Сотрудники «Логоса» не учитывали важной составляющей в мировоззрении Метнера (да и не очень обращали на это внимание). Речь идет о его совершенно яростном антисемитизме[604]. Сошлюсь снова на книгу Юнггрена: «Позднее Метнер настаивал, что расовый вопрос занимал его “с детства”. Антисемитизм, развившийся в нем в Нижнем Новгороде, имел идеологические корни в традиции русской консервативной мысли, приверженцем которой он был. Он вырос в атмосфере активной политики государственного антисемитизма, проводившейся в восьмидесятых и девяностых годах. И тогда, в 1903 г., эта политика принесла свои плоды в виде жестоких погромов, петербургский журнал напечатал предварительную версию “Протоколов сионских мудрецов”, — фальшивки, претендующей на раскрытие деталей мифического международного еврейского заговора, организованного с целью установления господства над миром. Чтение немецких авторов укрепляло его расизм: антисемитские выпады имелись, в особенности, у Вагнера, в поздних полемических статьях которого ненависть к евреям является неотъемлемой частью идеи германского ренессанса. В то время у Метнера, по — видимому, появилась тенденция проецировать на евреев свои собственные инстинкты, перенося на них скрытые агрессивные и либидонозные импульсы. <…> Антисемитизм Вагнера также отчасти объяснялся подозрением о собственных еврейских корнях»[605]. Комплексов хватало и у Э. К. Все его любовные истории так или иначе были странным образом связаны с еврейками, своеобразный садомазохистский комплекс. Его национализм и расизм, как справедливо показал М. Безродный, ясны из его изданий:
«Из книг, выпущенных “Мусагетом”, эту линию манифестировали две: перевод “Arische Weltanschauung” Чемберлена и сборник статей Метнера “Модернизм и музыка”, в котором, в частности, проводилась мысль о том, что евреи вносят в арийскую музыку чуждый ей экзотизм, а в музыкальную жизнь — дух коммерции. Искуственно к этим публикациям подтягивались переводы “Wedanta und Platonismus im Lichte der Kantischen Philosophie” Дейссена и “Nibelungen” Вагнера: первое сочинение анонсировалось как “введение в миросозерцание индоарийцев”, а издание второго дало повод Метнеру сообщить в предисловии о признании современной этнографией факта “ближайшего расового родства между чистыми “германцами” и чистыми “славянами” и заявить о своем пристрастии к “саксонскому (т. е. типичному славо — германскому) искусству”. Пропаганда Метнером его расовых симпатий воспринимается “мусагетцами” как органическая часть его апологии старой немецкой культуры: “Ваше кантианство, гетеанство, абсолютная ненависть к соврем. германской музыке, — пишет ему Эллис, — плоды глубокого, светлого и выстраданного фанатизма.

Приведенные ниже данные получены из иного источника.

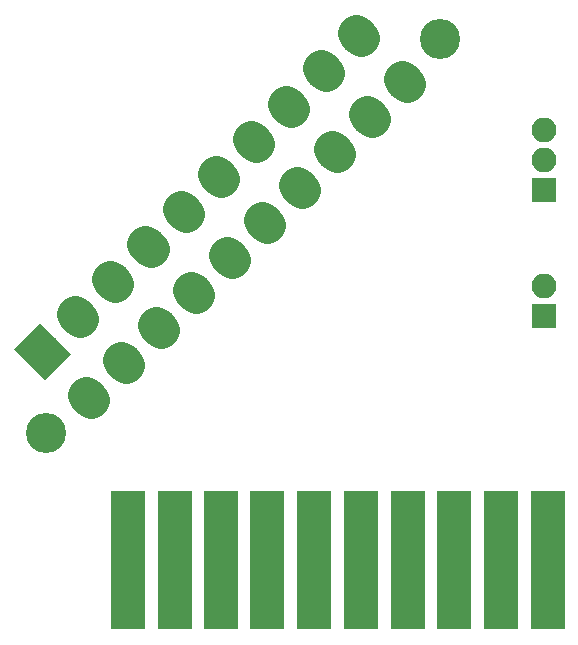
<source format=gbr>
G04 #@! TF.GenerationSoftware,KiCad,Pcbnew,5.0.0-fee4fd1~65~ubuntu17.10.1*
G04 #@! TF.CreationDate,2018-07-28T17:47:53-07:00*
G04 #@! TF.ProjectId,_autosave-ATX2PCjr,5F6175746F736176652D415458325043,rev?*
G04 #@! TF.SameCoordinates,Original*
G04 #@! TF.FileFunction,Soldermask,Top*
G04 #@! TF.FilePolarity,Negative*
%FSLAX46Y46*%
G04 Gerber Fmt 4.6, Leading zero omitted, Abs format (unit mm)*
G04 Created by KiCad (PCBNEW 5.0.0-fee4fd1~65~ubuntu17.10.1) date Sat Jul 28 17:47:53 2018*
%MOMM*%
%LPD*%
G01*
G04 APERTURE LIST*
%ADD10C,3.100000*%
%ADD11C,0.100000*%
%ADD12C,3.100000*%
%ADD13C,3.400000*%
%ADD14R,2.900000X11.720000*%
%ADD15R,2.100000X2.100000*%
%ADD16O,2.100000X2.100000*%
G04 APERTURE END LIST*
D10*
G04 #@! TO.C,J1*
X101380758Y-71979242D03*
D11*
G36*
X101592890Y-74383405D02*
X98976595Y-71767110D01*
X101168626Y-69575079D01*
X103784921Y-72191374D01*
X101592890Y-74383405D01*
X101592890Y-74383405D01*
G37*
D10*
X104350606Y-69009394D03*
D12*
X104138474Y-68797262D02*
X104562738Y-69221526D01*
D10*
X107320455Y-66039545D03*
D12*
X107108323Y-65827413D02*
X107532587Y-66251677D01*
D10*
X110290303Y-63069697D03*
D12*
X110078171Y-62857565D02*
X110502435Y-63281829D01*
D10*
X113260152Y-60099848D03*
D12*
X113048020Y-59887716D02*
X113472284Y-60311980D01*
D10*
X116230000Y-57130000D03*
D12*
X116017868Y-56917868D02*
X116442132Y-57342132D01*
D10*
X119199849Y-54160151D03*
D12*
X118987717Y-53948019D02*
X119411981Y-54372283D01*
D10*
X122169697Y-51190303D03*
D12*
X121957565Y-50978171D02*
X122381829Y-51402435D01*
D10*
X125139546Y-48220454D03*
D12*
X124927414Y-48008322D02*
X125351678Y-48432586D01*
D10*
X128109394Y-45250606D03*
D12*
X127897262Y-45038474D02*
X128321526Y-45462738D01*
D10*
X105269845Y-75868329D03*
D12*
X105057713Y-75656197D02*
X105481977Y-76080461D01*
D10*
X108239694Y-72898481D03*
D12*
X108027562Y-72686349D02*
X108451826Y-73110613D01*
D10*
X111209542Y-69928632D03*
D12*
X110997410Y-69716500D02*
X111421674Y-70140764D01*
D10*
X114179391Y-66958784D03*
D12*
X113967259Y-66746652D02*
X114391523Y-67170916D01*
D10*
X117149239Y-63988935D03*
D12*
X116937107Y-63776803D02*
X117361371Y-64201067D01*
D10*
X120119088Y-61019087D03*
D12*
X119906956Y-60806955D02*
X120331220Y-61231219D01*
D10*
X123088936Y-58049238D03*
D12*
X122876804Y-57837106D02*
X123301068Y-58261370D01*
D10*
X126058785Y-55079390D03*
D12*
X125846653Y-54867258D02*
X126270917Y-55291522D01*
D10*
X129028633Y-52109541D03*
D12*
X128816501Y-51897409D02*
X129240765Y-52321673D01*
D10*
X131998482Y-49139693D03*
D12*
X131786350Y-48927561D02*
X132210614Y-49351825D01*
D13*
X101621174Y-78866462D03*
X134996614Y-45491022D03*
G04 #@! TD*
D14*
G04 #@! TO.C,J2*
X108630000Y-89660000D03*
X112570000Y-89660000D03*
X116510000Y-89660000D03*
X120380000Y-89660000D03*
X124380000Y-89660000D03*
X128350000Y-89660000D03*
X132290000Y-89660000D03*
X136240000Y-89660000D03*
X140180000Y-89660000D03*
X144130000Y-89660000D03*
G04 #@! TD*
D15*
G04 #@! TO.C,J3*
X143810000Y-68950000D03*
D16*
X143810000Y-66410000D03*
G04 #@! TD*
D15*
G04 #@! TO.C,J4*
X143810000Y-58270000D03*
D16*
X143810000Y-55730000D03*
X143810000Y-53190000D03*
G04 #@! TD*
M02*

</source>
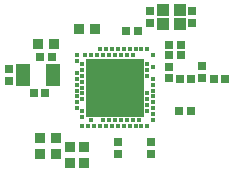
<source format=gts>
G04*
G04 #@! TF.GenerationSoftware,Altium Limited,Altium Designer,19.0.15 (446)*
G04*
G04 Layer_Color=8388736*
%FSLAX24Y24*%
%MOIN*%
G70*
G01*
G75*
%ADD23R,0.0257X0.0296*%
%ADD24R,0.0434X0.0395*%
%ADD25R,0.0296X0.0257*%
%ADD26R,0.0316X0.0257*%
%ADD27R,0.0375X0.0355*%
%ADD28R,0.0355X0.0375*%
%ADD29C,0.0148*%
%ADD30R,0.1949X0.1949*%
%ADD31R,0.0454X0.0769*%
D23*
X1174Y2557D02*
D03*
Y2164D02*
D03*
X2574Y2164D02*
D03*
Y2557D02*
D03*
X1792Y699D02*
D03*
Y305D02*
D03*
X2916Y717D02*
D03*
Y323D02*
D03*
X1191Y-1821D02*
D03*
Y-2215D02*
D03*
X98Y-1821D02*
D03*
Y-2215D02*
D03*
X-3515Y217D02*
D03*
Y610D02*
D03*
D24*
X2160Y2134D02*
D03*
Y2587D02*
D03*
X1589D02*
D03*
Y2134D02*
D03*
D25*
X2205Y1427D02*
D03*
X1811D02*
D03*
X364Y1900D02*
D03*
X758D02*
D03*
X2205Y1073D02*
D03*
X1811D02*
D03*
X2520Y-787D02*
D03*
X2126D02*
D03*
X-2096Y1033D02*
D03*
X-2490D02*
D03*
X-2314Y-167D02*
D03*
X-2708D02*
D03*
D26*
X2539Y302D02*
D03*
X2165Y302D02*
D03*
X3667Y302D02*
D03*
X3293D02*
D03*
D27*
X-1971Y-2215D02*
D03*
Y-1683D02*
D03*
X-2503Y-2215D02*
D03*
Y-1683D02*
D03*
X-1496Y-2500D02*
D03*
Y-1969D02*
D03*
X-1033Y-2500D02*
D03*
Y-1969D02*
D03*
D28*
X-2549Y1467D02*
D03*
X-2018D02*
D03*
X-1191Y1959D02*
D03*
X-659D02*
D03*
D29*
X886Y1280D02*
D03*
X-492D02*
D03*
X-295D02*
D03*
X-98D02*
D03*
X98D02*
D03*
X295D02*
D03*
X492D02*
D03*
X689D02*
D03*
X1083D02*
D03*
X-1280Y1083D02*
D03*
X-984D02*
D03*
X-787D02*
D03*
X-591D02*
D03*
X-394D02*
D03*
X-197D02*
D03*
X0D02*
D03*
X197D02*
D03*
X394D02*
D03*
X591D02*
D03*
X1280D02*
D03*
X1083Y787D02*
D03*
X-1280Y886D02*
D03*
X-1083Y787D02*
D03*
X1280Y689D02*
D03*
X-1083Y591D02*
D03*
X1083D02*
D03*
X-1280Y492D02*
D03*
X-1083Y394D02*
D03*
X1083D02*
D03*
X-1280Y295D02*
D03*
X1280D02*
D03*
X-1083Y197D02*
D03*
X-1280Y98D02*
D03*
X1280D02*
D03*
X-1083Y0D02*
D03*
X-1280Y-98D02*
D03*
X1280D02*
D03*
X-1083Y-197D02*
D03*
X1083D02*
D03*
X-1280Y-295D02*
D03*
X1280D02*
D03*
X-1083Y-394D02*
D03*
X1083D02*
D03*
X-1280Y-492D02*
D03*
X1280D02*
D03*
X1083Y-591D02*
D03*
X-1280Y-689D02*
D03*
X1280D02*
D03*
X-1083Y-787D02*
D03*
X1083D02*
D03*
X1280Y-886D02*
D03*
X-1083Y-984D02*
D03*
X-787Y-1083D02*
D03*
X-394D02*
D03*
X-197D02*
D03*
X0D02*
D03*
X197D02*
D03*
X394D02*
D03*
X591D02*
D03*
X787D02*
D03*
X1280D02*
D03*
X-1083Y-1280D02*
D03*
X-886D02*
D03*
X-689D02*
D03*
X-492D02*
D03*
X-295D02*
D03*
X-98D02*
D03*
X98D02*
D03*
X295D02*
D03*
X492D02*
D03*
X689D02*
D03*
X886D02*
D03*
X1083D02*
D03*
D30*
X0Y0D02*
D03*
D31*
X-2078Y404D02*
D03*
X-3062D02*
D03*
M02*

</source>
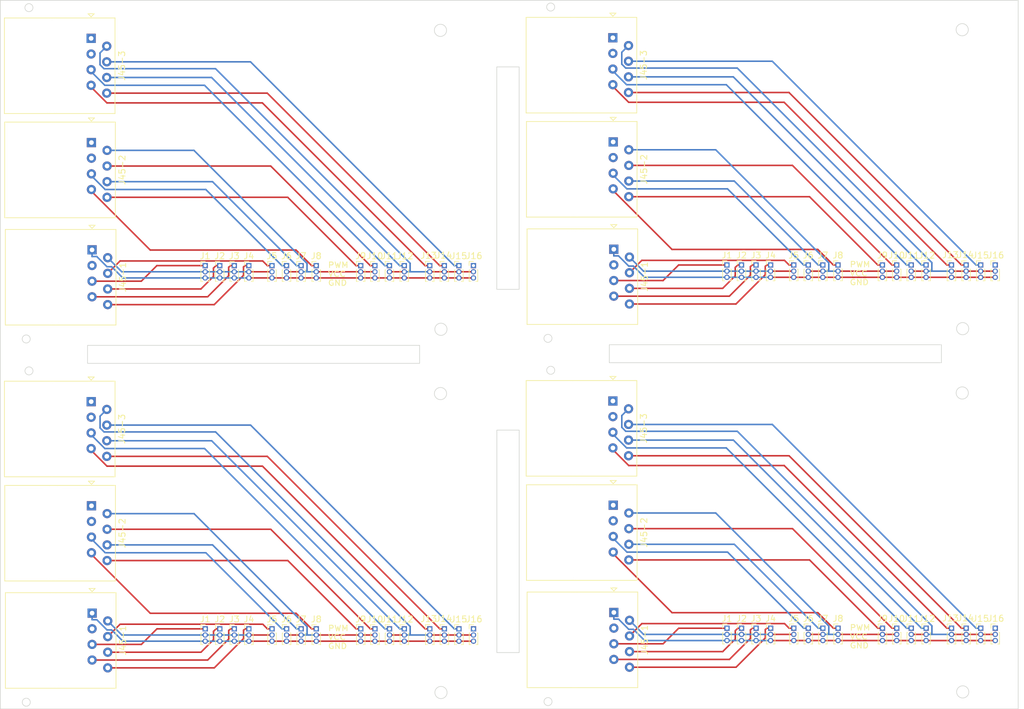
<source format=kicad_pcb>
(kicad_pcb (version 20221018) (generator pcbnew)

  (general
    (thickness 1.6)
  )

  (paper "A4")
  (layers
    (0 "F.Cu" signal)
    (31 "B.Cu" signal)
    (32 "B.Adhes" user "B.Adhesive")
    (33 "F.Adhes" user "F.Adhesive")
    (34 "B.Paste" user)
    (35 "F.Paste" user)
    (36 "B.SilkS" user "B.Silkscreen")
    (37 "F.SilkS" user "F.Silkscreen")
    (38 "B.Mask" user)
    (39 "F.Mask" user)
    (40 "Dwgs.User" user "User.Drawings")
    (41 "Cmts.User" user "User.Comments")
    (42 "Eco1.User" user "User.Eco1")
    (43 "Eco2.User" user "User.Eco2")
    (44 "Edge.Cuts" user)
    (45 "Margin" user)
    (46 "B.CrtYd" user "B.Courtyard")
    (47 "F.CrtYd" user "F.Courtyard")
    (48 "B.Fab" user)
    (49 "F.Fab" user)
    (50 "User.1" user)
    (51 "User.2" user)
    (52 "User.3" user)
    (53 "User.4" user)
    (54 "User.5" user)
    (55 "User.6" user)
    (56 "User.7" user)
    (57 "User.8" user)
    (58 "User.9" user)
  )

  (setup
    (pad_to_mask_clearance 0)
    (pcbplotparams
      (layerselection 0x00010fc_ffffffff)
      (plot_on_all_layers_selection 0x0000000_00000000)
      (disableapertmacros false)
      (usegerberextensions false)
      (usegerberattributes true)
      (usegerberadvancedattributes true)
      (creategerberjobfile true)
      (dashed_line_dash_ratio 12.000000)
      (dashed_line_gap_ratio 3.000000)
      (svgprecision 4)
      (plotframeref false)
      (viasonmask false)
      (mode 1)
      (useauxorigin false)
      (hpglpennumber 1)
      (hpglpenspeed 20)
      (hpglpendiameter 15.000000)
      (dxfpolygonmode true)
      (dxfimperialunits true)
      (dxfusepcbnewfont true)
      (psnegative false)
      (psa4output false)
      (plotreference true)
      (plotvalue true)
      (plotinvisibletext false)
      (sketchpadsonfab false)
      (subtractmaskfromsilk false)
      (outputformat 1)
      (mirror false)
      (drillshape 0)
      (scaleselection 1)
      (outputdirectory "")
    )
  )

  (net 0 "")
  (net 1 "Net-(J2-PWM)")
  (net 2 "Net-(J4-PWM)")
  (net 3 "Net-(J5-PWM)")
  (net 4 "Net-(J6-PWM)")
  (net 5 "Net-(J7-PWM)")
  (net 6 "Net-(J8-PWM)")
  (net 7 "Net-(J9-PWM)")
  (net 8 "Net-(J10-PWM)")
  (net 9 "Net-(J12-PWM)")
  (net 10 "Net-(J10-V+)")
  (net 11 "Net-(J1-PWM)")
  (net 12 "Net-(J1-V+)")
  (net 13 "GND")
  (net 14 "Net-(J3-PWM)")
  (net 15 "Net-(J11-V+)")
  (net 16 "Net-(J11-PWM)")
  (net 17 "Net-(J13-PWM)")
  (net 18 "Net-(J14-PWM)")
  (net 19 "Net-(J15-PWM)")
  (net 20 "unconnected-(J16-PWM-Pad1)")
  (net 21 "unconnected-(J45-3-Pad3)")
  (net 22 "unconnected-(J45-1-Pad3)")
  (net 23 "unconnected-(J45-2-Pad1)")
  (net 24 "unconnected-(J45-3-Pad1)")
  (net 25 "unconnected-(J45-2-Pad3)")

  (footprint "Connector_PinHeader_1.00mm:PinHeader_1x03_P1.00mm_Vertical" (layer "F.Cu") (at 127.8046 84.2505))

  (footprint "Connector_PinHeader_1.00mm:PinHeader_1x03_P1.00mm_Vertical" (layer "F.Cu") (at 112.2344 84.2505))

  (footprint "Connector_PinHeader_1.00mm:PinHeader_1x03_P1.00mm_Vertical" (layer "F.Cu") (at 240.5208 143.1303))

  (footprint "Connector_PinHeader_1.00mm:PinHeader_1x03_P1.00mm_Vertical" (layer "F.Cu") (at 123.0884 143.2306))

  (footprint "Connector_PinHeader_1.00mm:PinHeader_1x03_P1.00mm_Vertical" (layer "F.Cu") (at 210.1678 143.1303))

  (footprint "Connector_PinHeader_1.00mm:PinHeader_1x03_P1.00mm_Vertical" (layer "F.Cu") (at 119.3292 143.2306))

  (footprint "Connector_RJ:RJ45_Amphenol_54602-x08_Horizontal" (layer "F.Cu") (at 178.4886 123.1506 -90))

  (footprint "Connector_PinHeader_1.00mm:PinHeader_1x03_P1.00mm_Vertical" (layer "F.Cu") (at 112.2426 143.2306))

  (footprint "Connector_RJ:RJ45_Amphenol_54602-x08_Horizontal" (layer "F.Cu") (at 93.7714 123.2509 -90))

  (footprint "Connector_PinHeader_1.00mm:PinHeader_1x03_P1.00mm_Vertical" (layer "F.Cu") (at 125.4424 84.2505))

  (footprint "Connector_PinHeader_1.00mm:PinHeader_1x03_P1.00mm_Vertical" (layer "F.Cu") (at 238.1504 84.1502))

  (footprint "Connector_PinHeader_1.00mm:PinHeader_1x03_P1.00mm_Vertical" (layer "F.Cu") (at 214.9856 84.1502))

  (footprint "Connector_RJ:RJ45_Amphenol_54602-x08_Horizontal" (layer "F.Cu") (at 93.873 140.6753 -90))

  (footprint "Connector_PinHeader_1.00mm:PinHeader_1x03_P1.00mm_Vertical" (layer "F.Cu") (at 155.7954 84.2505))

  (footprint "Connector_PinHeader_1.00mm:PinHeader_1x03_P1.00mm_Vertical" (layer "F.Cu") (at 142.1556 84.2505))

  (footprint "Connector_PinHeader_1.00mm:PinHeader_1x03_P1.00mm_Vertical" (layer "F.Cu") (at 201.676 84.1502))

  (footprint "Connector_PinHeader_1.00mm:PinHeader_1x03_P1.00mm_Vertical" (layer "F.Cu") (at 139.7934 84.2505))

  (footprint "Connector_PinHeader_1.00mm:PinHeader_1x03_P1.00mm_Vertical" (layer "F.Cu") (at 119.321 84.2505))

  (footprint "Connector_RJ:RJ45_Amphenol_54602-x08_Horizontal" (layer "F.Cu") (at 93.7124 47.3544 -90))

  (footprint "Connector_PinHeader_1.00mm:PinHeader_1x03_P1.00mm_Vertical" (layer "F.Cu") (at 222.2074 143.1303))

  (footprint "Connector_PinHeader_1.00mm:PinHeader_1x03_P1.00mm_Vertical" (layer "F.Cu") (at 148.6918 84.2505))

  (footprint "Connector_RJ:RJ45_Amphenol_54602-x08_Horizontal" (layer "F.Cu") (at 178.4804 64.1705 -90))

  (footprint "Connector_PinHeader_1.00mm:PinHeader_1x03_P1.00mm_Vertical" (layer "F.Cu") (at 226.881 143.1303))

  (footprint "Connector_PinHeader_1.00mm:PinHeader_1x03_P1.00mm_Vertical" (layer "F.Cu") (at 207.7974 84.1502))

  (footprint "Connector_RJ:RJ45_Amphenol_54602-x08_Horizontal" (layer "F.Cu") (at 178.5902 140.575 -90))

  (footprint "Connector_PinHeader_1.00mm:PinHeader_1x03_P1.00mm_Vertical" (layer "F.Cu") (at 224.5188 143.1303))

  (footprint "Connector_PinHeader_1.00mm:PinHeader_1x03_P1.00mm_Vertical" (layer "F.Cu") (at 155.8036 143.2306))

  (footprint "Connector_PinHeader_1.00mm:PinHeader_1x03_P1.00mm_Vertical" (layer "F.Cu") (at 229.294 143.1303))

  (footprint "Connector_PinHeader_1.00mm:PinHeader_1x03_P1.00mm_Vertical" (layer "F.Cu") (at 116.9588 84.2505))

  (footprint "Connector_RJ:RJ45_Amphenol_54602-x08_Horizontal" (layer "F.Cu") (at 93.7632 64.2708 -90))

  (footprint "Connector_PinHeader_1.00mm:PinHeader_1x03_P1.00mm_Vertical" (layer "F.Cu") (at 114.5966 84.2505))

  (footprint "Connector_PinHeader_1.00mm:PinHeader_1x03_P1.00mm_Vertical" (layer "F.Cu") (at 116.967 143.2306))

  (footprint "Connector_PinHeader_1.00mm:PinHeader_1x03_P1.00mm_Vertical" (layer "F.Cu") (at 153.4414 143.2306))

  (footprint "Connector_PinHeader_1.00mm:PinHeader_1x03_P1.00mm_Vertical" (layer "F.Cu") (at 199.322 143.1303))

  (footprint "Connector_PinHeader_1.00mm:PinHeader_1x03_P1.00mm_Vertical" (layer "F.Cu") (at 196.9516 84.1502))

  (footprint "Connector_PinHeader_1.00mm:PinHeader_1x03_P1.00mm_Vertical" (layer "F.Cu") (at 125.4506 143.2306))

  (footprint "Connector_PinHeader_1.00mm:PinHeader_1x03_P1.00mm_Vertical" (layer "F.Cu") (at 144.5768 143.2306))

  (footprint "Connector_PinHeader_1.00mm:PinHeader_1x03_P1.00mm_Vertical" (layer "F.Cu") (at 137.482 84.2505))

  (footprint "Connector_RJ:RJ45_Amphenol_54602-x08_Horizontal" (layer "F.Cu") (at 93.7206 106.3345 -90))

  (footprint "Connector_RJ:RJ45_Amphenol_54602-x08_Horizontal" (layer "F.Cu") (at 178.4296 47.2541 -90))

  (footprint "Connector_RJ:RJ45_Amphenol_54602-x08_Horizontal" (layer "F.Cu")
    (tstamp 8b408e96-4d06-4a54-b929-b696855667a1)
    (at 93.8648 81.6952 -90)
    (descr "8 Pol Shallow Latch Connector, Modjack, RJ45 (https://cdn.amphenol-icc.com/media/wysiwyg/files/drawing/c-bmj-0102.pdf)")
    (tags "RJ45")
    (property "Sheetfile" "shield pcb.kicad_sch")
    (property "Sheetname" "")
    (property "ki_description" "RJ connector, 8P8C (8 positions 8 connected)")
    (property "ki_keywords" "8P8C RJ socket connector")
    (attr through_hole)
    (fp_text reference "J45-1" (at 4.445 -5 90) (layer "F.SilkS")
        (effects (font (size 1 1) (thickness 0.15)))
      (tstamp 9328ccba-ffd8-499d-bc77-42e763501a32)
    )
    (fp_text value "RJ45" (at 4.445 4 90) (layer "F.Fab")
        (effects (font (size 1 1) (thickness 0.15)))
      (tstamp fe78c9d1-8a62-4df9-a14e-e1933b8439f9)
    )
    (fp
... [238767 chars truncated]
</source>
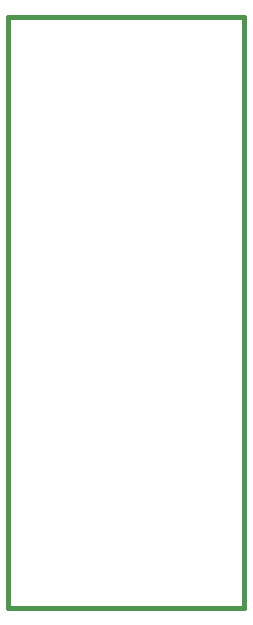
<source format=gbr>
G04 (created by PCBNEW-RS274X (2011-nov-30)-testing) date Tue 10 Apr 2012 11:35:02 PM PDT*
G01*
G70*
G90*
%MOIN*%
G04 Gerber Fmt 3.4, Leading zero omitted, Abs format*
%FSLAX34Y34*%
G04 APERTURE LIST*
%ADD10C,0.006000*%
%ADD11C,0.015000*%
G04 APERTURE END LIST*
G54D10*
G54D11*
X66929Y-15748D02*
X59055Y-15748D01*
X66929Y-35433D02*
X66929Y-15748D01*
X59055Y-35433D02*
X66929Y-35433D01*
X59055Y-15748D02*
X59055Y-35433D01*
M02*

</source>
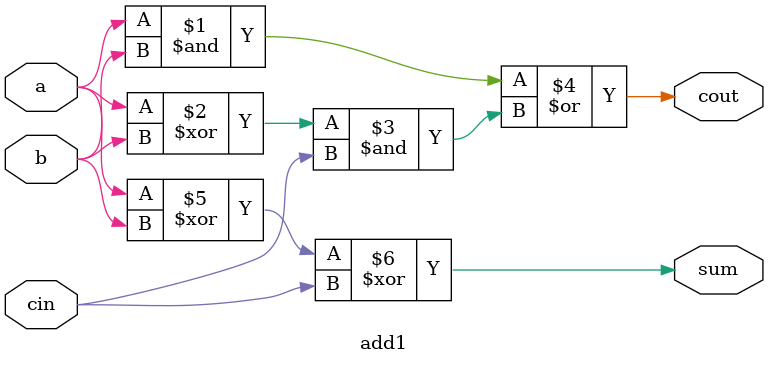
<source format=v>
module top_module (
    input [31:0] a,
    input [31:0] b,
    output [31:0] sum
);//

    wire cout;
    add16 add1(
        .a(a[15:0]),
        .b(b[15:0]),
        .cin(1'b0),
        .sum(sum[15:0]),
        .cout(cout)
    );
    add16 add2(
        .a(a[31:16]),
        .b(b[31:16]),
        .cin(cout),
        .sum(sum[31:16]),
        .cout()
    );
endmodule

module add1 ( input a, input b, input cin,   output sum, output cout );
    assign cout = (a&b) | ((a^b) & cin);
    assign sum = a^b^cin;
// Full adder module here

endmodule

</source>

Вспомните Ваш вопль на даче по поводу китайцев: “Целые расы надо загонять в море, истреблять!”»[606]. Белый поддался этому влиянию. В своей известной статье «Штемпелеванная культура» он прямо писал об извращении евреями арийской культуры, к которой он относил и русскую: «Бесспорна отзывчивость евреев к вопросам искусства; но, равно беспочвенные во всех областях национального арийского искусства (русского, французского, немецкого), евреи не могут быть тесно прикреплены к одной области; естественно, что они равно интересуются всем; но интерес этот не может быть интересом подлинного понимания задач данной национальной культуры, а есть показатель инстинктивного стремления к переработке, к национализации (юдаизации) этих культур (а следовательно, к духовному порабощению арийцев); и вот процесс этого инстинктивного и вполне законного поглощения евреями чужих культур (приложением своего штемпеля) преподносится нам как некоторое стремление к интернациональному искусству»[607].